As with the living trees dataset, both parks and income have a significant effect on the Poisson point process rate.
However, in this case, the direction of the effect for both is opposite: stumps and vacant tree spaces are *less* frequent inside parks, and their density declines as mean area income increases!
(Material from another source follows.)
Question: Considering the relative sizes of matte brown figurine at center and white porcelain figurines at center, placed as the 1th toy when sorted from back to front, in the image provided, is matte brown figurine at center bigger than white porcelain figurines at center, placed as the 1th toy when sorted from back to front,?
This can also be visualized graphically:

```{r}
#Generare predicted values and SEs
inc_vals = seq(min(income_data$estimate,na.rm=T),max(income_data$estimate,na.rm=T),10)
sc_vals = (inc_vals - mean(income_data$estimate,na.rm=T))/sd(income_data$estimate,na.rm=T)

X = rbind(cbind(1,1,sc_vals),cbind(1,0,sc_vals))
loglam = X %*% mod_full$coef
se = sqrt(diag(X %*% vcov(mod_full) %*% t(X)))
figdata = data.frame(`Park Status` = rep(c('Inside','Outside'),each=length(inc_vals)),
                     inc=inc_vals, lam=exp(loglam), upper=exp(loglam+1.96*se),
                     lower=exp(loglam-1.96*se),check.names=F)

#Plot predicted values and 95% confidence envelopes
ggplot(data=figdata) +
  geom_ribbon(aes(x=inc,ymin=lower,ymax=upper,group=`Park Status`), alpha=0.1) +
  geom_line(aes(x=inc,y=lam, color=`Park Status`)) +
  xlab('Mean income ($)') + ylab(expression(paste('Predicted rate (',lambda,')',sep='')))
```

## Conclusion

While living trees are associated with parks and higher-income areas, stumps and vacant tree spaces are more frequent outside parks and in lower-income areas.
One possible explanation is that in lower-income areas, there is less motivation or fewer resources available to replace trees that die, resulting in an increasing disparity in living trees.
It would be interesting to run a similar analysis on a historical tree inventory in Buffalo (if it exists), and see if some of these lower-income areas have seen a decline in living tree density over time.